Cocinillas, la gastronomía de El Español

Por más que uno piense que ya no queda nada que inventar en la cocina, siempre nos acabamos encontrando con cosas que nos sorprenden o simplemente nos llaman la atención. Muchas de estas novedades pasan sin pena ni gloria, pero otras acaban convirtiéndose en modas más o menos duraderas.

En los últimos años hemos acabado con empacho de cupcakes, hemos oído hablar de cronuts -mezcla de croissant y donut- , de cragels –mezcla de croissant y bagel-, de ramnuts -donuts hechos de ramen- y de cruffins – muffin hecho con masa de croissant- y alguna otra mezcla que seguro que me he dejado en el tintero.

¿Qué invento es ese del croissant de sushi?

Y entre tan gallardas combinaciones como las que os mencionaba hace un momento, una que se ha hecho hueco entre el público y que tiempo después de su nacimiento sigue brillando con luz propia es el “California Croissant”, cuyo nombre es un homenaje al “California Roll”, esas piezas de sushi en las que el alga nori envuelve al relleno y el arroz va por fuera cubierto de sésamo, en las que está inspirado el croissant de sushi y en el que el arroz se ha sustituido por el hojaldre de un delicioso croissant.

La idea de fusionar la comida japonesa con la repostería francesa fue cosa de Brittany Dunn, una chef pastelera a la que se le ocurrió esta creación a la semana de empezar a trabajar en Mr.
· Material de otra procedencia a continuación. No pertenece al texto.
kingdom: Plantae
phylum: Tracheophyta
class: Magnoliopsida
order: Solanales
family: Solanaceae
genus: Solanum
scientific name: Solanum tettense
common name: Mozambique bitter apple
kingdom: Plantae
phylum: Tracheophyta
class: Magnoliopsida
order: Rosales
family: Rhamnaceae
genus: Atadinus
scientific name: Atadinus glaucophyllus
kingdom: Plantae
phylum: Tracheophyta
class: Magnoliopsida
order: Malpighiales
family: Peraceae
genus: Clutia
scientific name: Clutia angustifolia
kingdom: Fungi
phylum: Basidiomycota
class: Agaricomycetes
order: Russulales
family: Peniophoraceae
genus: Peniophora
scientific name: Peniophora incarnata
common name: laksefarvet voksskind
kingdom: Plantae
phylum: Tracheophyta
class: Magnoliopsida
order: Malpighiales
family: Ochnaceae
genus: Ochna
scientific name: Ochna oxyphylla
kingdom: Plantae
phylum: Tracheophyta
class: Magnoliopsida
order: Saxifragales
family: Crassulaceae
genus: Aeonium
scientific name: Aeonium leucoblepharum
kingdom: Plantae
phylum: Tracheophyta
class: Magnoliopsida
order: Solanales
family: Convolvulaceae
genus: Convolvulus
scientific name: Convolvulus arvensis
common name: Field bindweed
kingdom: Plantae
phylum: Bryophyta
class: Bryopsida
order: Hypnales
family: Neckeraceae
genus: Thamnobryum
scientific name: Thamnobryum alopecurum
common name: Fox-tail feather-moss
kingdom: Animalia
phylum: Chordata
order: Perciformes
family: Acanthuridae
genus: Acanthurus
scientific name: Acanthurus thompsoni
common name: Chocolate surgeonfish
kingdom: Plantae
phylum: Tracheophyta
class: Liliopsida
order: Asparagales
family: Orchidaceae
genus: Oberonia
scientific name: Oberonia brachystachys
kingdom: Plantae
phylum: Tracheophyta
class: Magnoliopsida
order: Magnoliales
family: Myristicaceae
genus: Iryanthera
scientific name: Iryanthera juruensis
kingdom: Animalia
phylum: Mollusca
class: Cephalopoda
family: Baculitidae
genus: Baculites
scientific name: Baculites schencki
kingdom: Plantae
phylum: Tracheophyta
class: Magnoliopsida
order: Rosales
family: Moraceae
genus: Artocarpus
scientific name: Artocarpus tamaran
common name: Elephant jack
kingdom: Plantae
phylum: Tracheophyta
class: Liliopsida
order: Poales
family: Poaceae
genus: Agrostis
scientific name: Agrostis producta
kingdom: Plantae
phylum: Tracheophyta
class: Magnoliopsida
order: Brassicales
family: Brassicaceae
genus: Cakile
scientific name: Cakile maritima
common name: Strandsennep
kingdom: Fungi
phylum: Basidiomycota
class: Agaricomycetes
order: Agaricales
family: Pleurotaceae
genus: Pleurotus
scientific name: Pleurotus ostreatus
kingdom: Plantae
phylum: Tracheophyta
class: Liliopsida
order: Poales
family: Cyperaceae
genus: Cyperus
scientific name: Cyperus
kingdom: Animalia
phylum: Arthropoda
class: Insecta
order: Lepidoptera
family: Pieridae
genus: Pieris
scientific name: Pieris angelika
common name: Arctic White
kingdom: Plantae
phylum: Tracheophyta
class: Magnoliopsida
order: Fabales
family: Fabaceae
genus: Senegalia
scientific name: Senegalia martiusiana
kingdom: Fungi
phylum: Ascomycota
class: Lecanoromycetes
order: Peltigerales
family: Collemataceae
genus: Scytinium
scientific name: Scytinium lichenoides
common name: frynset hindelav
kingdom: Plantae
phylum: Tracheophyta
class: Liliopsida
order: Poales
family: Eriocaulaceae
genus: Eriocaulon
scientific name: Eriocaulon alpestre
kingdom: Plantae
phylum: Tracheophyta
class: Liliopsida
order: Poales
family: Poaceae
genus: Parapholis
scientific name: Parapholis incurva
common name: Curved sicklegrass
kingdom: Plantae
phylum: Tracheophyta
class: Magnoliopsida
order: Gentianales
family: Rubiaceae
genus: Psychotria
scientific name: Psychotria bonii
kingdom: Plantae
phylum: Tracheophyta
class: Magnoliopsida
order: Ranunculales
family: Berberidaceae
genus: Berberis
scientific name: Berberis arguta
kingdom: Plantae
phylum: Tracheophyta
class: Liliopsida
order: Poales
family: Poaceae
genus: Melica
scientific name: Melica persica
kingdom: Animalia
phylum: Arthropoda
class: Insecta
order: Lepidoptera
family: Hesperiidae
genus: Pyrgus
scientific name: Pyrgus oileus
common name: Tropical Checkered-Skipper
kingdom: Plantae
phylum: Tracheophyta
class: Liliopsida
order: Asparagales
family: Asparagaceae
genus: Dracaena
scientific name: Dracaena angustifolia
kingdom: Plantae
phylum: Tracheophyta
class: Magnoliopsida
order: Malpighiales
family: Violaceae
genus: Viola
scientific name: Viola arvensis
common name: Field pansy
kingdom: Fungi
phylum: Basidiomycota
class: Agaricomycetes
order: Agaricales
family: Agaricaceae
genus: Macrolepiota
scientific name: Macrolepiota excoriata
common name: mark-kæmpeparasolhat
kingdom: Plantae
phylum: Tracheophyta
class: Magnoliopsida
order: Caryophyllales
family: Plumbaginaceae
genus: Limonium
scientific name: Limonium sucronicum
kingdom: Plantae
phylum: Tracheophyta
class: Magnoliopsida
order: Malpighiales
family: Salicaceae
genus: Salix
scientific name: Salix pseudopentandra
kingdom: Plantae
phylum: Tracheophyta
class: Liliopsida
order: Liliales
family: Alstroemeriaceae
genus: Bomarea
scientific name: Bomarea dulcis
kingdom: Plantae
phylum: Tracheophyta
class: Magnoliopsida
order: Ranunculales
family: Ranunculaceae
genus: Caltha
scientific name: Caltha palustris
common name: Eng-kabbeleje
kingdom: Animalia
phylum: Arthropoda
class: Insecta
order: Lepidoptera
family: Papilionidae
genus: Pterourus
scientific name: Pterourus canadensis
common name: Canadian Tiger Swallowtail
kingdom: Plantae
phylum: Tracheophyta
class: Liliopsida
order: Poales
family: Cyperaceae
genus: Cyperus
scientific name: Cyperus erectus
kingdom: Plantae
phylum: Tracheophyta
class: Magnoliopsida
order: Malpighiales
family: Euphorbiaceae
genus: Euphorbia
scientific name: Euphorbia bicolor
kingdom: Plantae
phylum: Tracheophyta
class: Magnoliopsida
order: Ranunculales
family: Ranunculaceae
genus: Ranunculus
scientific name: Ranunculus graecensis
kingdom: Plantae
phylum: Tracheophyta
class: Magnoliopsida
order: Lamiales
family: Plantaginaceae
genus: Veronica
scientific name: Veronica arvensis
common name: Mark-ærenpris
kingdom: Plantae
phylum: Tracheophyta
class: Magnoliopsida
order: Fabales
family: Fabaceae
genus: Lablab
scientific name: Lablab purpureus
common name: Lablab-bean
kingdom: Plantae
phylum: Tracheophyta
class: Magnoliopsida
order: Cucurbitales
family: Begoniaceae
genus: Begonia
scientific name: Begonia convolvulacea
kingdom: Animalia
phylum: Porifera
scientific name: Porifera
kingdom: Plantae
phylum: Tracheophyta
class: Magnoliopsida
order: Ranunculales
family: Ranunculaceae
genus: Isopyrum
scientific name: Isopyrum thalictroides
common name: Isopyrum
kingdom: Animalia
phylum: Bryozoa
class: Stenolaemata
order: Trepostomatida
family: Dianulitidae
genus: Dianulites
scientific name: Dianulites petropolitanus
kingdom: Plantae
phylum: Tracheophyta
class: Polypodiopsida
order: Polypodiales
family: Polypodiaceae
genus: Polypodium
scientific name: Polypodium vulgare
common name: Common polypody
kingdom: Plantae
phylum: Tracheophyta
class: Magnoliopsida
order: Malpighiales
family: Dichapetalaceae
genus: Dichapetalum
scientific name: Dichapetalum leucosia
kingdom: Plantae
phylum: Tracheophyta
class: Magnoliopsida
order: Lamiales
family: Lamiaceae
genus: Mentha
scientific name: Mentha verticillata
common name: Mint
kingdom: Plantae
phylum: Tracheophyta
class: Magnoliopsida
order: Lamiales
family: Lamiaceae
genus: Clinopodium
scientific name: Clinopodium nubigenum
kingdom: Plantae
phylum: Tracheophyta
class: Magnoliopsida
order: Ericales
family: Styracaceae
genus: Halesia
Holmes Bakehouse

La receta del croissant de sushi

La propia Brittany Dunn ha enseñado a los chicos de Business Insider cómo se hacen estos croissants y resulta que es sencillísimo.

La clave está en la masa de hojaldre, para cuya elaboración son necesarios 3 días respetando todos los tiempos de reposo y fermentaciones varias. Después de eso:

  1. Se estira la masa y se corta en triángulos con los que se formarán los croissants.
  2. El paso siguiente es colocar un cordón de pasta de wasabi sobre la base del triángulo, parece mucha cantidad, pero durante el horneado pierde parte de su sabor.
  3. Se cubre el wasabi con un rectángulo de alga nori.
  4. Finalmente, se coloca sobre el alga un montoncito de salmón ahumado noruego y unas láminas de jengibre encurtido y se enrolla el triángulo para dar forma al croissant.
  5. Ya formados los croissants se espolvorean con sal, semillas de sésamo y algas machacadas. Se hornea durante unos 20 minutos hasta que el hojaldre esté dorado. Listo.

¿Qué queréis que os diga? A mí me recuerda un poco a los saladitos de salmón ahumado pero con un toque aún más sofisticado con el alga nori y el wasabi, así que no creo que tarde mucho en ponerme manos a la obra.